Publication type: Magazine
Parnell K
Sex drives drug sales and patient discussion
Australian Doctor 2005 Apr 29
www.australiandoctor.com.au
Full text:
Like many women, Vera, a 68-year-old from Fiji, doesn’t care whether her GP is a man or a woman – until it’s time to have her Pap smear.
Then she always looks for a female GP. And although I am not keen on the “smears and tears doctors” tag, on another level I’m glad such women are still having Pap smears, regardless of who’s on the other end of the speculum.
But after her last Pap smear, Vera had a question that, to my discredit, surprised me from a woman her age.
“My husband, doctor, is much older than me, 79, but he still wants sex.

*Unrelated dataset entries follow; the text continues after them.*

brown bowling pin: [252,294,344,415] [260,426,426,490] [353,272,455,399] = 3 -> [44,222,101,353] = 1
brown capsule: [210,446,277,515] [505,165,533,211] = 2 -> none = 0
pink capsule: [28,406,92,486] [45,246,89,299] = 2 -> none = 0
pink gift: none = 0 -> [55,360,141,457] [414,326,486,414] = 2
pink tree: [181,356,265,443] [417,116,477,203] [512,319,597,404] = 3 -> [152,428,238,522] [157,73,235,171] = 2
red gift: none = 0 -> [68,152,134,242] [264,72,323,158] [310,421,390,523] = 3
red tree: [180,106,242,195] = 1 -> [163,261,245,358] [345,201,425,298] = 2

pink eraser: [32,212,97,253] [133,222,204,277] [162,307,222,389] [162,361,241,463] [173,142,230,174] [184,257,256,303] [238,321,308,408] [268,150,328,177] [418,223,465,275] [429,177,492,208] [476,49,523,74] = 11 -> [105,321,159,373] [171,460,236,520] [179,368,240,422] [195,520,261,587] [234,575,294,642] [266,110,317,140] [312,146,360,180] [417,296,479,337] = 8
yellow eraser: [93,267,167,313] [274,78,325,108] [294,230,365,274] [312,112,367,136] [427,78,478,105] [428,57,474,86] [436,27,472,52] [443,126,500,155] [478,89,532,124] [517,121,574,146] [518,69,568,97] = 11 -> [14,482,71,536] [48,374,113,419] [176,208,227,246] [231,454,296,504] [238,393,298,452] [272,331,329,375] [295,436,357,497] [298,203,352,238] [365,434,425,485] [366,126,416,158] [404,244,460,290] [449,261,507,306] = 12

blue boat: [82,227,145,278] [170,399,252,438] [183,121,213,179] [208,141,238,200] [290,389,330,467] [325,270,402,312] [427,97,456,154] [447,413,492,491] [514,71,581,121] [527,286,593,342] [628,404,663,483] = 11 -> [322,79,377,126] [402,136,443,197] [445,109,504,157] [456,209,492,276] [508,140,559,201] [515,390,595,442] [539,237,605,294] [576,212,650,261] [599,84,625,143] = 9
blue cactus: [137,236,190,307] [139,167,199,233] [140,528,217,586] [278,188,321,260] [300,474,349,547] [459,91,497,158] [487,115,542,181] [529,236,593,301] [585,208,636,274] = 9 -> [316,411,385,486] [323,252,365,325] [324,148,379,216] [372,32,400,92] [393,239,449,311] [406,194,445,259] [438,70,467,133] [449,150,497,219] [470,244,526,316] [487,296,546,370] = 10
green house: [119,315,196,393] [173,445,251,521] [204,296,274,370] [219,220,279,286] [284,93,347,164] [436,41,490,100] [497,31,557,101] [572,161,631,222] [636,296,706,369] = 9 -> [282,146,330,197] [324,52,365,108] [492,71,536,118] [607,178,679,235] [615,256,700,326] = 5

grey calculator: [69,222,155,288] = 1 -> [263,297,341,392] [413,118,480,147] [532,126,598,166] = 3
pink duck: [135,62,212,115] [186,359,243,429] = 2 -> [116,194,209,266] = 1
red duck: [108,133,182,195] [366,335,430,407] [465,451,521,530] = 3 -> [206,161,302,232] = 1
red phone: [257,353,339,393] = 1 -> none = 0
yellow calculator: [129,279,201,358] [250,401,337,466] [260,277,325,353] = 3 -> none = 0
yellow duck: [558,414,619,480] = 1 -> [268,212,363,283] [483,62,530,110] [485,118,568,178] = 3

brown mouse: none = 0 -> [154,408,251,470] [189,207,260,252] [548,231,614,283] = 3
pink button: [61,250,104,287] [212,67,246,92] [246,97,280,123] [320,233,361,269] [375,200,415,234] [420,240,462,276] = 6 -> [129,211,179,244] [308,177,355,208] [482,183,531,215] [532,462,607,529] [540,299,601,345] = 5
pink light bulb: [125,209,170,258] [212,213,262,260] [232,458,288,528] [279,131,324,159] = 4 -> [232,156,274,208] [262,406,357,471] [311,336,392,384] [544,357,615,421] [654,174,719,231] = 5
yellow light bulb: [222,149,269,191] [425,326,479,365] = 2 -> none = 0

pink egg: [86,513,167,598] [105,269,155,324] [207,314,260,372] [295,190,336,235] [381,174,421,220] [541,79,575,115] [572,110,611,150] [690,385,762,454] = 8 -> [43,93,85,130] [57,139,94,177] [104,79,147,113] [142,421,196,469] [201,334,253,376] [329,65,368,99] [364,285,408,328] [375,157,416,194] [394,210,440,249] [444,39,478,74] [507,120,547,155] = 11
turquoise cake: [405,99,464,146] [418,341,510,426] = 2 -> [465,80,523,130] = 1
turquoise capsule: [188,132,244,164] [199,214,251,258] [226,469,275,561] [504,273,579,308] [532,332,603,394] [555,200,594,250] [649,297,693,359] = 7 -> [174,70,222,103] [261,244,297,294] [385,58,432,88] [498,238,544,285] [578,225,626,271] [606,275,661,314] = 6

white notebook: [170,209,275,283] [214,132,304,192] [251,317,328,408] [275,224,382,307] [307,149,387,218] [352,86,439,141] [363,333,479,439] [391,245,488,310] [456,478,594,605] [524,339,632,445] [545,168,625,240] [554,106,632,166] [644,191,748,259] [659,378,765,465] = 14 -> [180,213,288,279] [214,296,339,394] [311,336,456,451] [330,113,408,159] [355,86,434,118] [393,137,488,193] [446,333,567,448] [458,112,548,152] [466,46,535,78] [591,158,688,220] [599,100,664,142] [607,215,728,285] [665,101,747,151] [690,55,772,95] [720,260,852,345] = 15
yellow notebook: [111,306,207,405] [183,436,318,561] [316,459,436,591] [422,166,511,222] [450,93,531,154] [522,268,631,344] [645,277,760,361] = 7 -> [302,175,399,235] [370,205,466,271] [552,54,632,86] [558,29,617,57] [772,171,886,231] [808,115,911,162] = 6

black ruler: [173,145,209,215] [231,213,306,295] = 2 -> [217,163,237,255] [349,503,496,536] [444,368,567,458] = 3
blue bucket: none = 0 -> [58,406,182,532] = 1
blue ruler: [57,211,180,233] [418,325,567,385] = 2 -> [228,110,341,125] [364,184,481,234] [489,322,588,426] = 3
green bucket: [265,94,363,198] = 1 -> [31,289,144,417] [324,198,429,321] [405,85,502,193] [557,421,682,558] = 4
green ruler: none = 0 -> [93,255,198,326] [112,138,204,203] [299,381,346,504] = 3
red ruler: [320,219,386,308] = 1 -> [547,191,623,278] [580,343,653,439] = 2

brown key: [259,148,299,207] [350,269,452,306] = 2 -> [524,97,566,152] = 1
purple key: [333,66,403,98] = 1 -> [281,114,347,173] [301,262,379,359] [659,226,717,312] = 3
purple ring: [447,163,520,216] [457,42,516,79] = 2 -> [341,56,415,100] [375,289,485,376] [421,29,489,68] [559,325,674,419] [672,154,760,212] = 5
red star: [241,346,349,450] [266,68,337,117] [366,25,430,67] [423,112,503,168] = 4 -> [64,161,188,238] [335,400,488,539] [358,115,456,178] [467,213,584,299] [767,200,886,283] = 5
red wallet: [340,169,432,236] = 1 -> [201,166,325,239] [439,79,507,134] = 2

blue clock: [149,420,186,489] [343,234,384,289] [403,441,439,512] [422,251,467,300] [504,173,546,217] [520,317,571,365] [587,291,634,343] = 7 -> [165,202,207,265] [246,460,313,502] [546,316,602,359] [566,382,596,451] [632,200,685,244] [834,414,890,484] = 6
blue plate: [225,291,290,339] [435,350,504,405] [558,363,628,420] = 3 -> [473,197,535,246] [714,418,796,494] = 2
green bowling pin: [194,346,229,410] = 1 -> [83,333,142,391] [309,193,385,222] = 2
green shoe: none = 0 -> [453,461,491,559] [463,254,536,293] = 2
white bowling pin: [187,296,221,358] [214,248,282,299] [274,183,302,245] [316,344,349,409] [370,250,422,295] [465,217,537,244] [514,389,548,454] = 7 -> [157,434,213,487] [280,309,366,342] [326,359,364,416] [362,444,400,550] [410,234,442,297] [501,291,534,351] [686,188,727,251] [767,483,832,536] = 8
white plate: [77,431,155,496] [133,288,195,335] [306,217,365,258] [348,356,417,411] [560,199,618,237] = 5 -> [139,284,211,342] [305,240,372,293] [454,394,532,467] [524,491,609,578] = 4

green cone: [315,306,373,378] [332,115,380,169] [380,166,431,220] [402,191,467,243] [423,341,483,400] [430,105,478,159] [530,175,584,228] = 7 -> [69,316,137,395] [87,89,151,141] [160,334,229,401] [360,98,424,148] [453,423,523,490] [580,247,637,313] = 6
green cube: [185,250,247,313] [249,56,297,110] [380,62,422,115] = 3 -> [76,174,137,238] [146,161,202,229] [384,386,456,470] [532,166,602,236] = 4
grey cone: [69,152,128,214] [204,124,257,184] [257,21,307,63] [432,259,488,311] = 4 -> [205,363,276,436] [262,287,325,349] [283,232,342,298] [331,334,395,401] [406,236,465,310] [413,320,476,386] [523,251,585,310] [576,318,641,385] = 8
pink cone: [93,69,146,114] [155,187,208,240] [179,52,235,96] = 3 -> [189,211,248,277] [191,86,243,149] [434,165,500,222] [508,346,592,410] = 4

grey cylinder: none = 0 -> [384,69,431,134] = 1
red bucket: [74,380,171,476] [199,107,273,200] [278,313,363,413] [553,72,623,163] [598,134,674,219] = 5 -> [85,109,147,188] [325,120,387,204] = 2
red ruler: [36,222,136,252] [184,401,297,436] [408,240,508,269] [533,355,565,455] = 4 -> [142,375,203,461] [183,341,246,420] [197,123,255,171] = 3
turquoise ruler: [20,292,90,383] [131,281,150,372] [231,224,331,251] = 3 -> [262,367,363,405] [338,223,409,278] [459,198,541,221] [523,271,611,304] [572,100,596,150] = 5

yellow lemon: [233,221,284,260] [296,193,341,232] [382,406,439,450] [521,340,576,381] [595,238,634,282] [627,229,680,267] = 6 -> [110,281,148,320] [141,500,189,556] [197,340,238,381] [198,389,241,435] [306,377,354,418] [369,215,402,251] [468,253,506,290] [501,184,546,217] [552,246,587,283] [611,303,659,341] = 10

Maybe twice a week. I say okay, but it hurts. What should I do, doctor?”
The same day, Jenny, 48, returned to discuss her test results taken for GI symptoms. But before leaving, she also caught me off guard.
“Is there something I can take to increase my sex drive?” she asked. “I’d love to be interested, but I’m just not. I feel sorry for my husband, but feel I’m missing out too. And it’s not good for our marriage.”
The same week, two new male patients, aged 44 and 68, confirmed my suspicion that people’s reticence to talk about sex is dwindling.
Both men were causal and relaxed when they requested a Viagra script, and clearly thought that sexual matters should be part of a GP’s brief.
However, there is a degree of controversy about taking sex out of the bedroom and into the doctor’s office. Even the scientific community cannot agree about the scale and definition of “female sexual disorders.”
According to one camp, the trend is largely driven by the medicalisation of a normal phenomenon (ie, flagging libidos) by profit-driven drug companies intent on creating a new ‘disease’ for which they can then sell a ‘cure’.
According to others, female sexual dysfunction, dubbed FSD, and hypoactive sexual desire disorder, HSDD. are serious medical conditions affecting “84 million women in the First World alone,” and therefore need treatment.
No prizes for guessing which camp the pharma companies are in, or which one that well-known pharma critic, Ray Moynihan, inhabits.
Earlier this year, Moynihan, an Australian journalist, wrote in the Lancet that the “first step in promoting a blockbuster drug is to build the market by raising the public awareness about the condition the drug is designed to target”.
According to Moynihan, a testosterone patch was the first drug assessed for female sexual dysfunction. It then became the target of a multilayered global marketing campaign which included sponsoring scientific meetings on the condition, funding relevant medical education activities, hiring leading sex researchers as consultants and creating a public web site.
A spokeswoman for Proctor and Gamble, the patch’s manufacturer, told Moynihan this was “not an exceptional amount of firepower”.
Quoting a US academic, Moynihan says the pharmaceutical companies’ strategy is to “create a buzz, get the word out, heighten consciousness, get people talking”.
And talking they certainly are. A Google search for “female viagra” yields more than one million hits, with one of the sites defining HSDD as “an absence of sexual fantasies”.
But maybe, just maybe, the widespread publicity isn’t all bad.
I suspect fewer patients would broach the thorny subject of sex if it were not for the widespread publicity about anti-impotence drugs.
And like me, most GPs have probably picked up a few new male diabetics who presented with sexual problems in mind but ended up with a different diagnosis.
Neither Jenny nor Vera left with a new script, although Jenny is now aware of her options, including transdermal testosterone, and Vera is better equipped to deal with her situation. Both male patients did get their Viagra, which they assure me has changed their lives and those of their partners.
So are the drug companies medicalising a normal phenomena on the name of profit? And even if they are, do the benefits of legitimising the subject of sex outweigh those crass motives? You decide.